At the time of Clinton's announcement in 1999, two days before July 4th, the government estimated that 5,748 nesting pairs lived across the country.
When America adopted the bird as its national symbols in 1782, the service said, as many as 100,000 nesting eagles lived in the lower 48 states. By 1963 only 417 were found, a result of the birds eating fish contaminated by pesticides used along coast and wetlands to control mosquitoes.
Reach Jennifer Bowles at 951-368-9548 or jbowles@pe.com
Guess what they eat?
Otter pups.
The "meetings" between the eagle people and the otter people are a real scream.
Who's gonna be the first to question this statement?
Hey moonbat...there are large areas in British Columbia and Alaska where there are so many bald eagles that they ars considered pests.
We have Bald Eagles here in southern Michigan now. That's the most heavilly populated and farmed area of the state for those who don't know.
I have Bald Eagles all around my place in the winter months. There are a few around now and I live in Ioway.
British Columbia and Alaska aren't in the lower 48.
Eagles are frequently seen in the Tennessee Valley in northern Alabama. They nest in the Guntersville Lake area.
i thought bald eagles were protected not because they were scarce, but because they are our national bird.
I fish in Manitoba every summer. We have Eagles follow us around the lake waiting for us to release a fish who 's been hooked to deep to survive. Heck they follow us to the islands for shore lunch, waiting for handouts.
I saw a nesting pair of Bald Eagles last fall within the grounds of the Holston army Ammunition Plant.
Their tree is on the river bank very near the High explosive magazines. They are spectacular as they soar
In the early 90's I spotted adult bald eagles on two occassions within the boundaries of NYC!
Quick search found this:
BALD EAGLE RECOVERY (U.S. F&WS)
First, from this page it looks like the statement is wrong or badly worded -- in 1963 the census found less than 500 breeding pairs, which is still low but not the same as only 417 individuals.
This is a good overview:
Essentially, the main cause of the population decline was competition with humans. With the population decreasing in the early-to-mid 20th century, DDT may have contributed to additional nesting failures.

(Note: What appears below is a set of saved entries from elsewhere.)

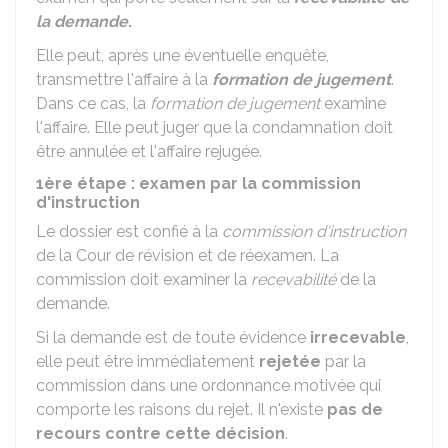
la demande
.
Elle peut, après une éventuelle enquête,
transmettre l'affaire à la
formation de jugement
.
Dans ce cas, la
formation de jugement
examine
l'affaire. Elle peut juger que la condamnation doit
être annulée et l'affaire rejugée.
1ère étape : examen par la commission
d'instruction
Le dossier est confié à la
commission d'instruction
de la Cour de révision et de réexamen. La
commission doit examiner la
recevabilité
de la
demande.
Si la demande est de toute évidence
irrecevable
,
elle peut être immédiatement
rejetée
par la
commission dans une ordonnance motivée qui
comporte les raisons du rejet. Il n'existe
pas de
recours contre cette décision
.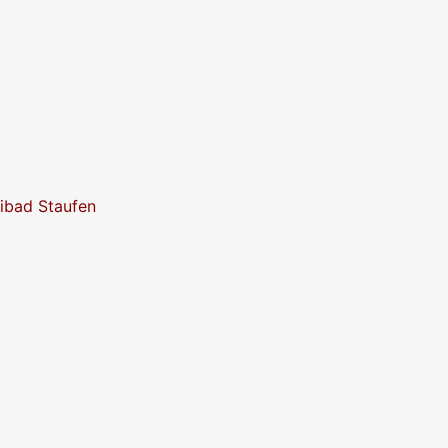
eibad Staufen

(Was that a good "questioning"?)
I always thought it was for both reasons.
ping
I have been told that there have been more than 100 breeding pairs in South Carolina for the last few years. They are a regular site in Augusta, GA every winter and a pair breed in nearby Aiken, SC. They have made an amazing comeback and I too think they should be removed from the Endangered list. It's a wondrous thing to watch one of these beautiful birds soaring on a clear, sunny winter's day or flying down and snatching a fish from the water. Awesome!
Got quite a few in CT. Interesting creatures. Had one poking around my grill early one morning. Didn't seem to care that I was 10 feet away.